Task directions - Copy the climate change interview from "What do you feel" to "with Behaviour Changers.", replacing "workshops" with "meetings".

Document text -
-------

Where in the world are you?
What do you do in the world?
Environmental scientist and behaviour changer
In one sentence, what is climate change?
The response to human hubris and the belief that we can subjugate nature and the laws of thermodynamics by blindly following the fantasy of unlimited economic growth in a resource-constrained world.
How does climate change affect your life?
I am a coral reef scientist by training and my favourite things, namely marine creatures, are under threat of going extinct. This makes me unbelievably depressed, angry and sad especially seeing us biologists have warned of this happening for 20 years and totally foresaw it to be particularly bad in this year's El Niño. There is a new disorder recognised called 'pre-traumatic stress disorder' and it affects environmental and climate scientists who have foreseen this catastrophe but have been ignored or even vilified for it.
What do you feel you can do about it?
Continue to fight with my expertise as an environmental scientist and behaviour changer. I lead a global research project on how to change Behaviour Changers' behaviours. I believe that is one important step we need to make to create the systemic change that is needed.
Do you feel there is more you could do? If so, what is stopping you from doing those things?
I am flying a lot for my work and to date there aren't effective enough tools to make up for the importance of face-to-face workshops with Behaviour Changers.
What's your favourite Sunday afternoon activity?

-------

Data supplied -
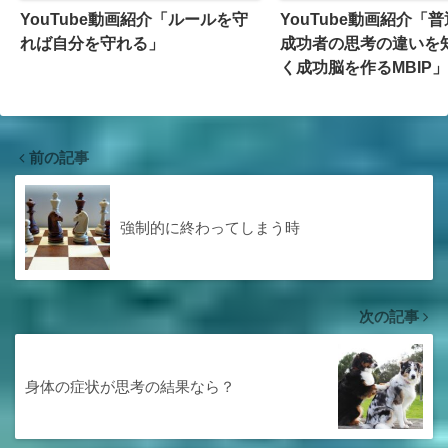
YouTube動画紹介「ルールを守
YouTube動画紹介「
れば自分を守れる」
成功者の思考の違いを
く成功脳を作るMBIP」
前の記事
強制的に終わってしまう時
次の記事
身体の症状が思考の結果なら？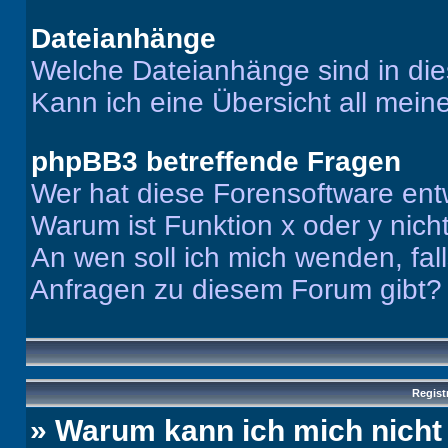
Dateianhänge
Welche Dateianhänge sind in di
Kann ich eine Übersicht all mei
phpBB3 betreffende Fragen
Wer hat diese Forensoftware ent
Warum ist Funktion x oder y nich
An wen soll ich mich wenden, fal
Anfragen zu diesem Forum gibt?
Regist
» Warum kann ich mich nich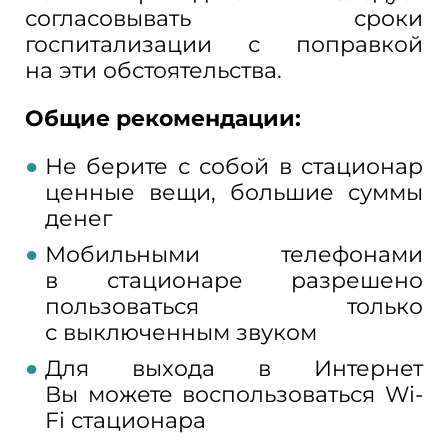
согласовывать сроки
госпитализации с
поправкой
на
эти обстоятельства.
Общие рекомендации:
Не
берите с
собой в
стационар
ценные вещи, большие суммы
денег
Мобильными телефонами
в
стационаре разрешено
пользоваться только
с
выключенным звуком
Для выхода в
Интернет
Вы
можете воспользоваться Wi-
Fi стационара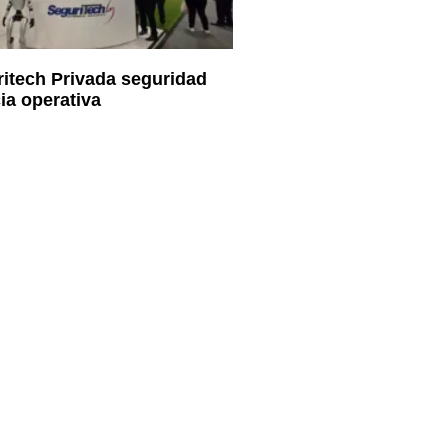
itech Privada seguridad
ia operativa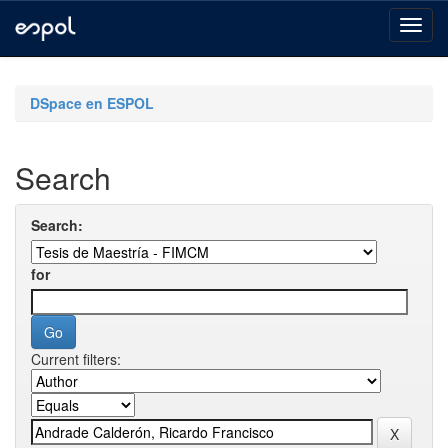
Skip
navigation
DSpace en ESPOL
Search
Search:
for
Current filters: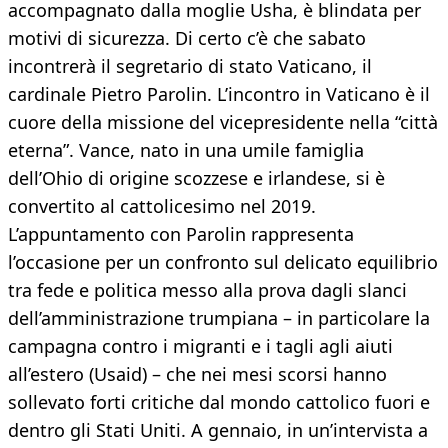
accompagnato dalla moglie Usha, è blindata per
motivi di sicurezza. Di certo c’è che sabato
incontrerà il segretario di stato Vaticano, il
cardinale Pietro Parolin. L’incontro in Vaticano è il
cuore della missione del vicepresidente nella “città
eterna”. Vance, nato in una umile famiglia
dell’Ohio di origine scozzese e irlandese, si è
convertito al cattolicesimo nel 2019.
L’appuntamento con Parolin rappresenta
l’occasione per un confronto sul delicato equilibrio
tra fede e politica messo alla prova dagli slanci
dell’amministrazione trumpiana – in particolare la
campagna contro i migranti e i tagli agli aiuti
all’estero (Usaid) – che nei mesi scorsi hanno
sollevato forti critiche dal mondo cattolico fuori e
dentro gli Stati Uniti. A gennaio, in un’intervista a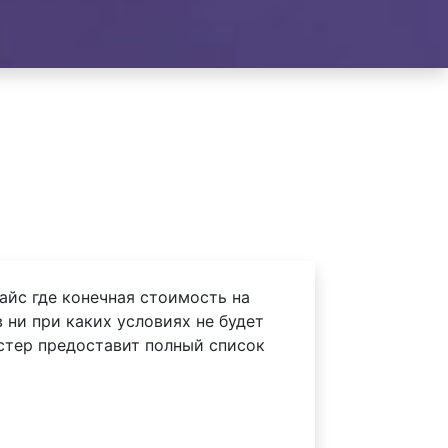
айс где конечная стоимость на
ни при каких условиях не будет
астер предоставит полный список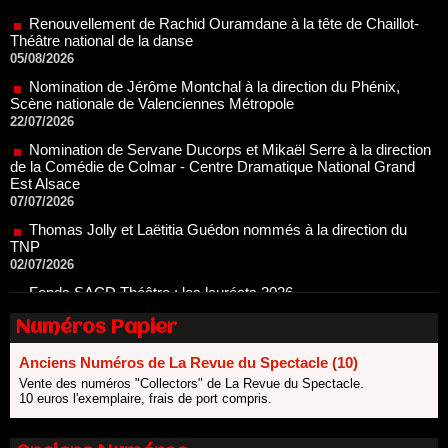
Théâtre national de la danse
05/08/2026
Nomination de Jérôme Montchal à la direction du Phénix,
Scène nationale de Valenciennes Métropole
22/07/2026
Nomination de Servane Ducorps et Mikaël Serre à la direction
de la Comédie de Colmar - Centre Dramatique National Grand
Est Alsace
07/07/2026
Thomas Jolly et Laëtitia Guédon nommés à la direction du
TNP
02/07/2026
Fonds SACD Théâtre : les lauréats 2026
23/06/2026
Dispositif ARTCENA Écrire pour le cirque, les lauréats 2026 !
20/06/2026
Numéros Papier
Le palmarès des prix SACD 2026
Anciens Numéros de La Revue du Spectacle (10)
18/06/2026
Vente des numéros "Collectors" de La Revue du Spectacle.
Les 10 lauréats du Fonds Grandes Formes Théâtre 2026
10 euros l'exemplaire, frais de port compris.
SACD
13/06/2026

-------

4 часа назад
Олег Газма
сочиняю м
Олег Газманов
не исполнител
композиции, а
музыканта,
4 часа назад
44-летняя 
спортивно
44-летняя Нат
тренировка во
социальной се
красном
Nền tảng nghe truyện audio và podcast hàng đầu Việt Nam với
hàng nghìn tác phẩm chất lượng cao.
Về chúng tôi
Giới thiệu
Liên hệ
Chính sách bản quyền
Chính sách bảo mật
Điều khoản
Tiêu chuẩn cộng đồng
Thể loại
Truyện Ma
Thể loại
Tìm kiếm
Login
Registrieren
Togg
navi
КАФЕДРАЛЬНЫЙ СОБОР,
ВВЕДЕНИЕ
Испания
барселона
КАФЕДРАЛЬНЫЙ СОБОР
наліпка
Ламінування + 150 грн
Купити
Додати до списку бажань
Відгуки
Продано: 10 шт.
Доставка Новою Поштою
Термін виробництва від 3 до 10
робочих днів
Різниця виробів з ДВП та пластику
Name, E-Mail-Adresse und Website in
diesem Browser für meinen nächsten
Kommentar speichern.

-------

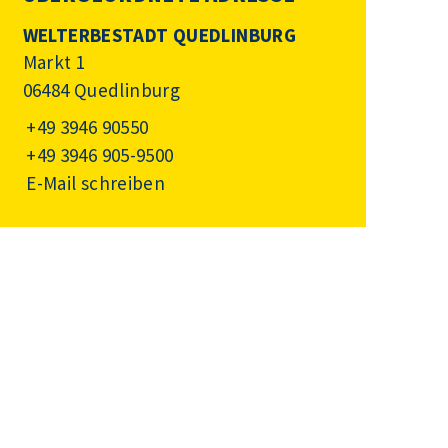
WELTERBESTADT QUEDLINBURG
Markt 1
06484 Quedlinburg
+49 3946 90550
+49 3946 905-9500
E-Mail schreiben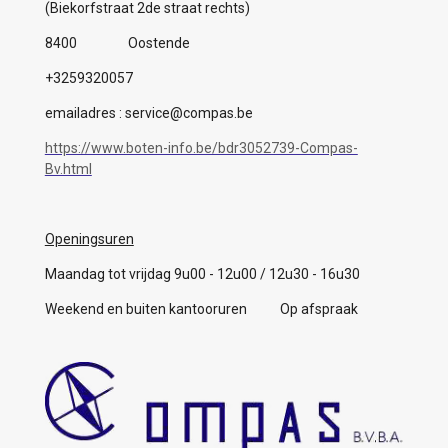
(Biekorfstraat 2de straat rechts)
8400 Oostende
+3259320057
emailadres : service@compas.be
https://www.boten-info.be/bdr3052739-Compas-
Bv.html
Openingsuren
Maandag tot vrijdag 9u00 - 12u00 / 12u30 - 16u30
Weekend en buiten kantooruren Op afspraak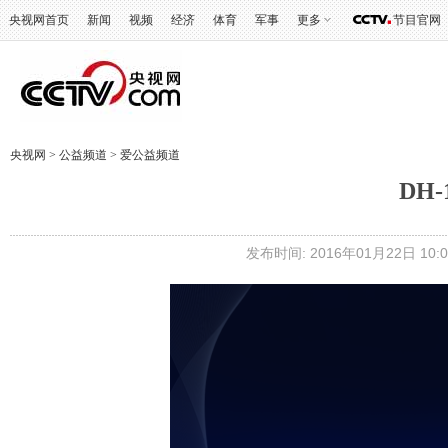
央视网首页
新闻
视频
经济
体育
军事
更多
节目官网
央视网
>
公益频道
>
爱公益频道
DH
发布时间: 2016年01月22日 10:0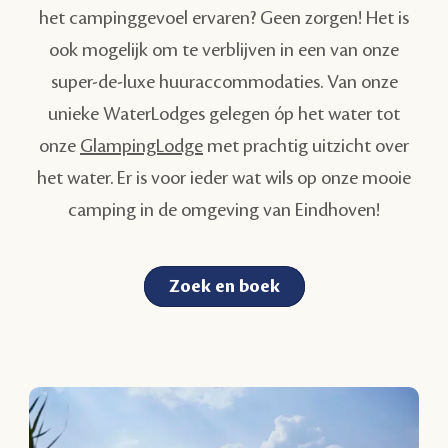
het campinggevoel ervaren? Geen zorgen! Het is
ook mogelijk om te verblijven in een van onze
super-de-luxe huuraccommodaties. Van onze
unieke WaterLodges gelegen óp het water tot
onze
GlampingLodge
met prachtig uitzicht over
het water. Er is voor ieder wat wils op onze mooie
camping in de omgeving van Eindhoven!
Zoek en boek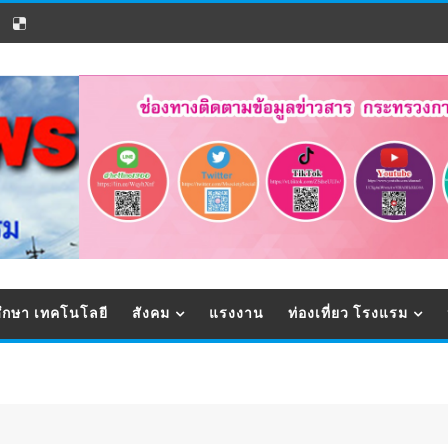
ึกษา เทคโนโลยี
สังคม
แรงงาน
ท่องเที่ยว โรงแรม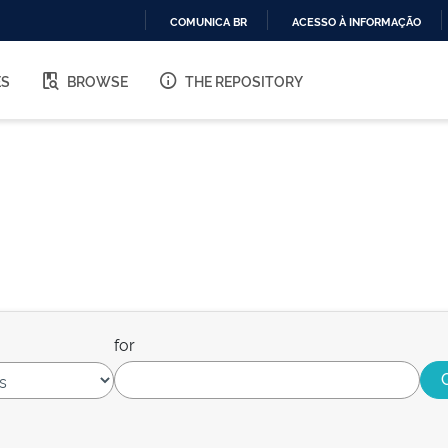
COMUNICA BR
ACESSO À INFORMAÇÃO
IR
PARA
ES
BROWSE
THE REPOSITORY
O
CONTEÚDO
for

-------

Solution -
What do you feel you can do about it?
Continue to fight with my expertise as an environmental scientist and behaviour changer. I lead a global research project on how to change Behaviour Changers' behaviours. I believe that is one important step we need to make to create the systemic change that is needed.
Do you feel there is more you could do? If so, what is stopping you from doing those things?
I am flying a lot for my work and to date there aren't effective enough tools to make up for the importance of face-to-face meetings with Behaviour Changers.